Slightly off-topic but does IATI give a ‘lifespan’ estimate when new version of the standard are created i.e. with an operating system, updates are guaranteed for X number of years? It seems like it might be helpful/standard practice to say with new version that they will not be depreciated (dropped from the registry/core tools) for X years, or until X date?

(SJohns) #22

@stevieflow @andylolz thanks for clarifying. I was really thinking of this scenario - older activities that are poorer quality within the same datafile as activities of good quality, but I didn’t express it well!! So just thinking about Andy’s suggestion - how would it work for AidStream users.

Aidstream users (who are using the full version) should click on the button to upgrade to version 2.03 and then continue to add in their data for the current activities. If they have older, closed activities on AidStream that are poor quality (data missing/incomplete), then they can convert them to draft activities in AidStream by editing them. This means that when they publish the datafile, only the current activities will show up in a datafile that is tagged as iati-activities version=“2.03”.

This 2.03 datafile should (if no other issues) get pulled through to the new database without the older activities, which will no longer be publicly available. This should not therefore impact their funding (because the current activities are published) but will shorten their track record.
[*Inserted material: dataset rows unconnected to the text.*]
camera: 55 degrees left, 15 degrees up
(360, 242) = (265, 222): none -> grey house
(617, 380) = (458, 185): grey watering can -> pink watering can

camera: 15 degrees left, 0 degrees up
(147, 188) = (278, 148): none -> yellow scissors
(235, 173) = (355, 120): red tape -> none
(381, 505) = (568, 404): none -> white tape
Then if an organisation has extra resources, they can go back and fix the older files if they want to show a longer track record.
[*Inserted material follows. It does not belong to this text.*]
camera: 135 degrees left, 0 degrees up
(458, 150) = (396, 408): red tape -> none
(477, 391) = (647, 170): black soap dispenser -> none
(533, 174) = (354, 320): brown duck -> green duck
For organisations with a smaller amount of activities, this will be feasible to do.For organisations that use AidStream to publish many activities,for multiple donors, it’s going to be a headache, so the more time and warning you can give, the better.

Unfortunately, as soon as funders link an open, public good like IATI to withdrawing funding which an organisation receives to run their programmes (which vulnerable people depend on) it gets a lot more complicated than just excluding data and teliing organisations to update it as and when.

(Andy Lulham) #23

@SJohns: I’ve replied on twitter with a suggested approach that doesn’t involve removing existing IATI data.

(Steven Flower) #24

Thanks again @SJohns

I think we are into some of the implementation details , based on the agreement of the principles above.

@andylolz would it be possible to share your twitter feedback in a new thread, where we can discuss this in a dedicated space? @SJohns by no means am I saying we should ignore this - but I want to keep this thread to our shared three principles. Just in the same way we have a new discussion on follow-ups for licencing, we should detail the support needed for Aistream publishers in a concentrated channel.

(Steven Flower) #25

Hi everyone

I’m just flagging that our technical advice to the @IATI-techteam & partners via @siemvaessen looks to be a clear line on the datastore initially ingesting data that is:

  • Valid to the relevant schema
  • Openly licenced
  • Version 2.0x (but actively checking valid/open 1.0x data alongside this)

As we can see, there are follow ups and actions elsewhere, but I wanted to thank everyone for their input here, and pass onto @KateHughes in terms of implementation of the datastore. Thanks!